Estos días de
enfermedad, en que no he podido hacer mucho más que reposar y darle tiempo a mi
cuerpo para que se recupere, he podido pensar y poner atención a algunas cosas
que quieren salir.
Me di cuenta de
que en algún lugar tenía instalada la idea de que soy súper fome, por lo que
tengo que hacer esfuerzos para ser empática, poner atención, responder cosas
amables, etc. Esta es una creencia en
relación a mi vínculo con todo el mundo.
Siento que en un nivel inconsciente siempre tengo que estar tramando
cómo establecer una relación, porque si no lo intencionara mis redes se restringirían
a un par de personas.

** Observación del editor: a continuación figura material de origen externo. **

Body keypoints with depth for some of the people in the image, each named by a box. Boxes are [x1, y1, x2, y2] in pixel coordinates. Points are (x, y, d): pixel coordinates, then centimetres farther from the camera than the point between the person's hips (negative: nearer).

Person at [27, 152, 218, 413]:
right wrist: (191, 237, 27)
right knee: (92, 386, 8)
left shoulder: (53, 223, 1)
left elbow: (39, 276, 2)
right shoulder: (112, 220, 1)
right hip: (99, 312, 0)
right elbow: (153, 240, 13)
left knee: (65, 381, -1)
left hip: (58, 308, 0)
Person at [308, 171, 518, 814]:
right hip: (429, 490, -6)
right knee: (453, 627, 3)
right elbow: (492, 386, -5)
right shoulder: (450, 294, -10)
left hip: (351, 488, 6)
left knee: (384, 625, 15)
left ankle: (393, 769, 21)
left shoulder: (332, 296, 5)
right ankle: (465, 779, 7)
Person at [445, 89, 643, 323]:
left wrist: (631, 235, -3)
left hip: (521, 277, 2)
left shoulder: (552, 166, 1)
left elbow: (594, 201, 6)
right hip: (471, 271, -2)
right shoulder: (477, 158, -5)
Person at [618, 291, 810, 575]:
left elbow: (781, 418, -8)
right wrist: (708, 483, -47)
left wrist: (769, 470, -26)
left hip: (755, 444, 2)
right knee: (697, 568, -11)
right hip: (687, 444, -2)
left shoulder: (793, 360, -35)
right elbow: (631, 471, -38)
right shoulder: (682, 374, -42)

En ese marco, la
idea o la concreción de una pareja siempre pasa por un intento de agradar al
otro, de ser amable, atenta a sus necesidades, anticipadora, incluso, de lo que
el otro quiere.
Muchos pensarán
que soy bastante ineficaz puesto que a pesar del esfuerzo sigo siendo súper
parca y pesá. Créanme que me cuesta, que
de verdad me esfuerzo. No lo noto en el
momento, me sale no más, pero implica un desgaste y un cansancio que veo luego
de las situaciones de encuentro con los demás.
Un caso especial
es el desarrollo de trabajo de campo cualitativo. Hacer entrevistas me agota, requiero de mucho
esfuerzo para mostrar una actitud de escucha hacia el otro de modo que sólo
conduciéndolo me pueda contar aquello que yo quiero saber. Funciona, pero es agotador.
Hoy día pienso en
que igual es valorable el esfuerzo, podría no hacerlo y ya. Pero lo intento, no tengo drama con eso.
Lo que sí me
complica es la creencia que está a la base de toda esta performance, la
creencia de que soy fome, que no podría agradar a nadie de manera natural sólo
comportándome como lo haría si estuviera sola.

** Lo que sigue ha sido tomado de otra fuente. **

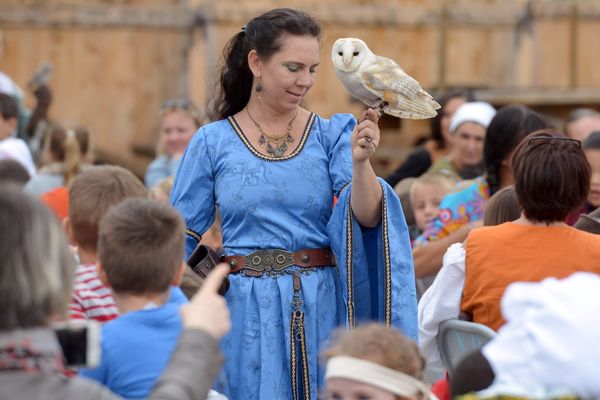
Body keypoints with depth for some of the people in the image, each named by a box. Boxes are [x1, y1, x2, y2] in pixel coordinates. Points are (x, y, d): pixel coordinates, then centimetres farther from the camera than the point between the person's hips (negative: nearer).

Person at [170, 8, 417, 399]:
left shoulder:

En ese sentido, siempre he creído que tengo que hacer un esfuerzo
especial en agradar a mis parejas, porque, si no fuera así, ¿qué razón tendrían
para estar conmigo?
Reviso el
discurso en mi cabeza y me doy cuenta de lo dañino que es. No sé cómo lo construí, debe ser por los años
que pasé obligada a no moverme mucho, a pasar piola, lo mas piola posible,
porque si me notaba, molestaba.
Seguro ha sido
eso, y a pesar del tiempo que ha pasado y el despliegue de mi propio ser que se
ha ido desarrollando sigo creyendo que soy fome y molesta, y que por tanto debo
hacer enormes esfuerzos para resultar agradable.
Hoy ya no quiero
más esa creencia, no puedo ser tan pior.
Quiero empezar a pensar que alguien si puede querer estar cerca mío sólo
por ser como soy. Cuídense, vamos a ver qué resulta.